Problem description - Rewrite every line of the listing below as a numbered list, leaving out any blank lines.

Stored records -
_ _ _ _ _ _ _

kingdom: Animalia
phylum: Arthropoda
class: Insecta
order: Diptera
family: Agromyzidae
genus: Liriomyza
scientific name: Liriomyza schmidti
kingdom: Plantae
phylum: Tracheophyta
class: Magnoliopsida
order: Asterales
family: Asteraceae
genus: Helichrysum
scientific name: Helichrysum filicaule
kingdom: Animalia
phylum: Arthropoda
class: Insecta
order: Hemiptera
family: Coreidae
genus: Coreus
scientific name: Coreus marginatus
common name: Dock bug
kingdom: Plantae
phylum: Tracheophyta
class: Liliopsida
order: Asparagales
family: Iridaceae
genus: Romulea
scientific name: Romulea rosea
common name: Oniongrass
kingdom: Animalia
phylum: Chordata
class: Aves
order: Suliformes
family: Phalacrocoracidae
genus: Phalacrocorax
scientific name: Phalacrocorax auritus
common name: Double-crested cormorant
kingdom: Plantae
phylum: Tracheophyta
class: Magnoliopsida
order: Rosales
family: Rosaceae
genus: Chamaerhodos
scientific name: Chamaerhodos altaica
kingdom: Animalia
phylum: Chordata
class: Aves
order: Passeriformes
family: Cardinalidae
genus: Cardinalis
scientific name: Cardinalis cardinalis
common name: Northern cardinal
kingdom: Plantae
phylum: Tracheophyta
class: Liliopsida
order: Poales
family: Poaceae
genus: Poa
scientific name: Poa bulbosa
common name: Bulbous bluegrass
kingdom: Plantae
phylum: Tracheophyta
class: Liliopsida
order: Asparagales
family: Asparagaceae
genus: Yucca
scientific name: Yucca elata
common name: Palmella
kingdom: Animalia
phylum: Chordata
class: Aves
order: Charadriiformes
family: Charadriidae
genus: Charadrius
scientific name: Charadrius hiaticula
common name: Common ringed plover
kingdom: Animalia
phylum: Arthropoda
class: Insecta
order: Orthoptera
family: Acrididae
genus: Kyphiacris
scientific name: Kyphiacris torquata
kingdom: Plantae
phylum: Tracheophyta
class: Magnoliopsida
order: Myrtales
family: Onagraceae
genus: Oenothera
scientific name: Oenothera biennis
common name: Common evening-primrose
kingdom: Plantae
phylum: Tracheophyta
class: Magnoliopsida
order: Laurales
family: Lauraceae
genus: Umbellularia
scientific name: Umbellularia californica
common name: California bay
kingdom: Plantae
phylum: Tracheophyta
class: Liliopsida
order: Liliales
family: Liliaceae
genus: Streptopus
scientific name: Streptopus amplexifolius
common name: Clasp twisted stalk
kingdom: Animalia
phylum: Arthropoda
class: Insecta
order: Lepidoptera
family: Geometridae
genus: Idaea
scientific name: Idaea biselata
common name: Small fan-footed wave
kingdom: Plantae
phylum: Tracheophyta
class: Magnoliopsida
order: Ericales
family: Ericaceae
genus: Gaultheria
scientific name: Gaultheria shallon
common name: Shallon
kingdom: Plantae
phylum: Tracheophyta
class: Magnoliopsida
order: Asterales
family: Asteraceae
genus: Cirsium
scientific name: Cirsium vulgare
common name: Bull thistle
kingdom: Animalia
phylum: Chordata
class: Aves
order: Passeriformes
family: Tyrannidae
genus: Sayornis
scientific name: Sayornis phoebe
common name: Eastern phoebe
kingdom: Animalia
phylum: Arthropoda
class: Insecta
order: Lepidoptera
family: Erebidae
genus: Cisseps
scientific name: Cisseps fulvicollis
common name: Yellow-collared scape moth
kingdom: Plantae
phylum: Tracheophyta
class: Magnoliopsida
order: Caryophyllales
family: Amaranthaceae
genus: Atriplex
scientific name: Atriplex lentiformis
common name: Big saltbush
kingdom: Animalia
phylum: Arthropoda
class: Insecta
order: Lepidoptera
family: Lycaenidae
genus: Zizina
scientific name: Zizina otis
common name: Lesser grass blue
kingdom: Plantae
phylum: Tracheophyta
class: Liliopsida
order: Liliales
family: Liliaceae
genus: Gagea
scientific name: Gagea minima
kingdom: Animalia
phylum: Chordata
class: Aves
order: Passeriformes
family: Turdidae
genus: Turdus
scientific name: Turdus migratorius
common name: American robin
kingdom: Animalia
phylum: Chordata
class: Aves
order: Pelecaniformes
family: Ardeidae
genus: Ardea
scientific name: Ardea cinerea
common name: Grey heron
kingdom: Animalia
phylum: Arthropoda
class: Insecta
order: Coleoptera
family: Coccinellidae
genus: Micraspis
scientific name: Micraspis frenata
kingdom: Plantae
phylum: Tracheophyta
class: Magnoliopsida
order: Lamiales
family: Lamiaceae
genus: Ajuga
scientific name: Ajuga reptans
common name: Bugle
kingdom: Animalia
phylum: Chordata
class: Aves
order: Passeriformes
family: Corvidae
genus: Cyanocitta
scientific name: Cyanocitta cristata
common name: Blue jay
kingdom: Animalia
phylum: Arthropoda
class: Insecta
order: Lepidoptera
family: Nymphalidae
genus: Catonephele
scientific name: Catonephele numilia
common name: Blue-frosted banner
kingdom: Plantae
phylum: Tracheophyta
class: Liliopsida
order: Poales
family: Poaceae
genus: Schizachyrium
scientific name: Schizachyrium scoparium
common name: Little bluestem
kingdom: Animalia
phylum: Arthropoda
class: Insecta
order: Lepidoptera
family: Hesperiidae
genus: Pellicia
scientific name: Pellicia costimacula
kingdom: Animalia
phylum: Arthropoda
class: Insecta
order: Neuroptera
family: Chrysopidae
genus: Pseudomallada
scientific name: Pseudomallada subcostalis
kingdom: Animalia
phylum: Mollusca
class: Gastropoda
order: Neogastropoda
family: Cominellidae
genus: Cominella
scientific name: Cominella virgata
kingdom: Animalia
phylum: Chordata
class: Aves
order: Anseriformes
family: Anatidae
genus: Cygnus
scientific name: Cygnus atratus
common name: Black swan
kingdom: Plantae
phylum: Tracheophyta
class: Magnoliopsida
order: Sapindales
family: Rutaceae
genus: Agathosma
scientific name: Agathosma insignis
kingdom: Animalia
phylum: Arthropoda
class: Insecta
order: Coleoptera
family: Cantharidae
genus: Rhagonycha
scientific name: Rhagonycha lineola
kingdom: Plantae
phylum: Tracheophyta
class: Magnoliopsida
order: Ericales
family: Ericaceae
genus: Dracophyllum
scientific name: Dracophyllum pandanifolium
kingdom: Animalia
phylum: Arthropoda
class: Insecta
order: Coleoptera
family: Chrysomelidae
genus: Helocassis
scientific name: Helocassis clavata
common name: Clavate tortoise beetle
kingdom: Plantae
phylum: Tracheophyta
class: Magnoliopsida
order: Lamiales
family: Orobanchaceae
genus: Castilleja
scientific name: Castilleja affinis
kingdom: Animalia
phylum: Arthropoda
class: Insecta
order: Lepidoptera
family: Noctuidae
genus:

_ _ _ _ _ _ _

Full output -
1. kingdom: Animalia
2. phylum: Arthropoda
3. class: Insecta
4. order: Diptera
5. family: Agromyzidae
6. genus: Liriomyza
7. scientific name: Liriomyza schmidti
8. kingdom: Plantae
9. phylum: Tracheophyta
10. class: Magnoliopsida
11. order: Asterales
12. family: Asteraceae
13. genus: Helichrysum
14. scientific name: Helichrysum filicaule
15. kingdom: Animalia
16. phylum: Arthropoda
17. class: Insecta
18. order: Hemiptera
19. family: Coreidae
20. genus: Coreus
21. scientific name: Coreus marginatus
22. common name: Dock bug
23. kingdom: Plantae
24. phylum: Tracheophyta
25. class: Liliopsida
26. order: Asparagales
27. family: Iridaceae
28. genus: Romulea
29. scientific name: Romulea rosea
30. common name: Oniongrass
31. kingdom: Animalia
32. phylum: Chordata
33. class: Aves
34. order: Suliformes
35. family: Phalacrocoracidae
36. genus: Phalacrocorax
37. scientific name: Phalacrocorax auritus
38. common name: Double-crested cormorant
39. kingdom: Plantae
40. phylum: Tracheophyta
41. class: Magnoliopsida
42. order: Rosales
43. family: Rosaceae
44. genus: Chamaerhodos
45. scientific name: Chamaerhodos altaica
46. kingdom: Animalia
47. phylum: Chordata
48. class: Aves
49. order: Passeriformes
50. family: Cardinalidae
51. genus: Cardinalis
52. scientific name: Cardinalis cardinalis
53. common name: Northern cardinal
54. kingdom: Plantae
55. phylum: Tracheophyta
56. class: Liliopsida
57. order: Poales
58. family: Poaceae
59. genus: Poa
60. scientific name: Poa bulbosa
61. common name: Bulbous bluegrass
62. kingdom: Plantae
63. phylum: Tracheophyta
64. class: Liliopsida
65. order: Asparagales
66. family: Asparagaceae
67. genus: Yucca
68. scientific name: Yucca elata
69. common name: Palmella
70. kingdom: Animalia
71. phylum: Chordata
72. class: Aves
73. order: Charadriiformes
74. family: Charadriidae
75. genus: Charadrius
76. scientific name: Charadrius hiaticula
77. common name: Common ringed plover
78. kingdom: Animalia
79. phylum: Arthropoda
80. class: Insecta
81. order: Orthoptera
82. family: Acrididae
83. genus: Kyphiacris
84. scientific name: Kyphiacris torquata
85. kingdom: Plantae
86. phylum: Tracheophyta
87. class: Magnoliopsida
88. order: Myrtales
89. family: Onagraceae
90. genus: Oenothera
91. scientific name: Oenothera biennis
92. common name: Common evening-primrose
93. kingdom: Plantae
94. phylum: Tracheophyta
95. class: Magnoliopsida
96. order: Laurales
97. family: Lauraceae
98. genus: Umbellularia
99. scientific name: Umbellularia californica
100. common name: California bay
101. kingdom: Plantae
102. phylum: Tracheophyta
103. class: Liliopsida
104. order: Liliales
105. family: Liliaceae
106. genus: Streptopus
107. scientific name: Streptopus amplexifolius
108. common name: Clasp twisted stalk
109. kingdom: Animalia
110. phylum: Arthropoda
111. class: Insecta
112. order: Lepidoptera
113. family: Geometridae
114. genus: Idaea
115. scientific name: Idaea biselata
116. common name: Small fan-footed wave
117. kingdom: Plantae
118. phylum: Tracheophyta
119. class: Magnoliopsida
120. order: Ericales
121. family: Ericaceae
122. genus: Gaultheria
123. scientific name: Gaultheria shallon
124. common name: Shallon
125. kingdom: Plantae
126. phylum: Tracheophyta
127. class: Magnoliopsida
128. order: Asterales
129. family: Asteraceae
130. genus: Cirsium
131. scientific name: Cirsium vulgare
132. common name: Bull thistle
133. kingdom: Animalia
134. phylum: Chordata
135. class: Aves
136. order: Passeriformes
137. family: Tyrannidae
138. genus: Sayornis
139. scientific name: Sayornis phoebe
140. common name: Eastern phoebe
141. kingdom: Animalia
142. phylum: Arthropoda
143. class: Insecta
144. order: Lepidoptera
145. family: Erebidae
146. genus: Cisseps
147. scientific name: Cisseps fulvicollis
148. common name: Yellow-collared scape moth
149. kingdom: Plantae
150. phylum: Tracheophyta
151. class: Magnoliopsida
152. order: Caryophyllales
153. family: Amaranthaceae
154. genus: Atriplex
155. scientific name: Atriplex lentiformis
156. common name: Big saltbush
157. kingdom: Animalia
158. phylum: Arthropoda
159. class: Insecta
160. order: Lepidoptera
161. family: Lycaenidae
162. genus: Zizina
163. scientific name: Zizina otis
164. common name: Lesser grass blue
165. kingdom: Plantae
166. phylum: Tracheophyta
167. class: Liliopsida
168. order: Liliales
169. family: Liliaceae
170. genus: Gagea
171. scientific name: Gagea minima
172. kingdom: Animalia
173. phylum: Chordata
174. class: Aves
175. order: Passeriformes
176. family: Turdidae
177. genus: Turdus
178. scientific name: Turdus migratorius
179. common name: American robin
180. kingdom: Animalia
181. phylum: Chordata
182. class: Aves
183. order: Pelecaniformes
184. family: Ardeidae
185. genus: Ardea
186. scientific name: Ardea cinerea
187. common name: Grey heron
188. kingdom: Animalia
189. phylum: Arthropoda
190. class: Insecta
191. order: Coleoptera
192. family: Coccinellidae
193. genus: Micraspis
194. scientific name: Micraspis frenata
195. kingdom: Plantae
196. phylum: Tracheophyta
197. class: Magnoliopsida
198. order: Lamiales
199. family: Lamiaceae
200. genus: Ajuga
201. scientific name: Ajuga reptans
202. common name: Bugle
203. kingdom: Animalia
204. phylum: Chordata
205. class: Aves
206. order: Passeriformes
207. family: Corvidae
208. genus: Cyanocitta
209. scientific name: Cyanocitta cristata
210. common name: Blue jay
211. kingdom: Animalia
212. phylum: Arthropoda
213. class: Insecta
214. order: Lepidoptera
215. family: Nymphalidae
216. genus: Catonephele
217. scientific name: Catonephele numilia
218. common name: Blue-frosted banner
219. kingdom: Plantae
220. phylum: Tracheophyta
221. class: Liliopsida
222. order: Poales
223. family: Poaceae
224. genus: Schizachyrium
225. scientific name: Schizachyrium scoparium
226. common name: Little bluestem
227. kingdom: Animalia
228. phylum: Arthropoda
229. class: Insecta
230. order: Lepidoptera
231. family: Hesperiidae
232. genus: Pellicia
233. scientific name: Pellicia costimacula
234. kingdom: Animalia
235. phylum: Arthropoda
236. class: Insecta
237. order: Neuroptera
238. family: Chrysopidae
239. genus: Pseudomallada
240. scientific name: Pseudomallada subcostalis
241. kingdom: Animalia
242. phylum: Mollusca
243. class: Gastropoda
244. order: Neogastropoda
245. family: Cominellidae
246. genus: Cominella
247. scientific name: Cominella virgata
248. kingdom: Animalia
249. phylum: Chordata
250. class: Aves
251. order: Anseriformes
252. family: Anatidae
253. genus: Cygnus
254. scientific name: Cygnus atratus
255. common name: Black swan
256. kingdom: Plantae
257. phylum: Tracheophyta
258. class: Magnoliopsida
259. order: Sapindales
260. family: Rutaceae
261. genus: Agathosma
262. scientific name: Agathosma insignis
263. kingdom: Animalia
264. phylum: Arthropoda
265. class: Insecta
266. order: Coleoptera
267. family: Cantharidae
268. genus: Rhagonycha
269. scientific name: Rhagonycha lineola
270. kingdom: Plantae
271. phylum: Tracheophyta
272. class: Magnoliopsida
273. order: Ericales
274. family: Ericaceae
275. genus: Dracophyllum
276. scientific name: Dracophyllum pandanifolium
277. kingdom: Animalia
278. phylum: Arthropoda
279. class: Insecta
280. order: Coleoptera
281. family: Chrysomelidae
282. genus: Helocassis
283. scientific name: Helocassis clavata
284. common name: Clavate tortoise beetle
285. kingdom: Plantae
286. phylum: Tracheophyta
287. class: Magnoliopsida
288. order: Lamiales
289. family: Orobanchaceae
290. genus: Castilleja
291. scientific name: Castilleja affinis
292. kingdom: Animalia
293. phylum: Arthropoda
294. class: Insecta
295. order: Lepidoptera
296. family: Noctuidae
297. genus:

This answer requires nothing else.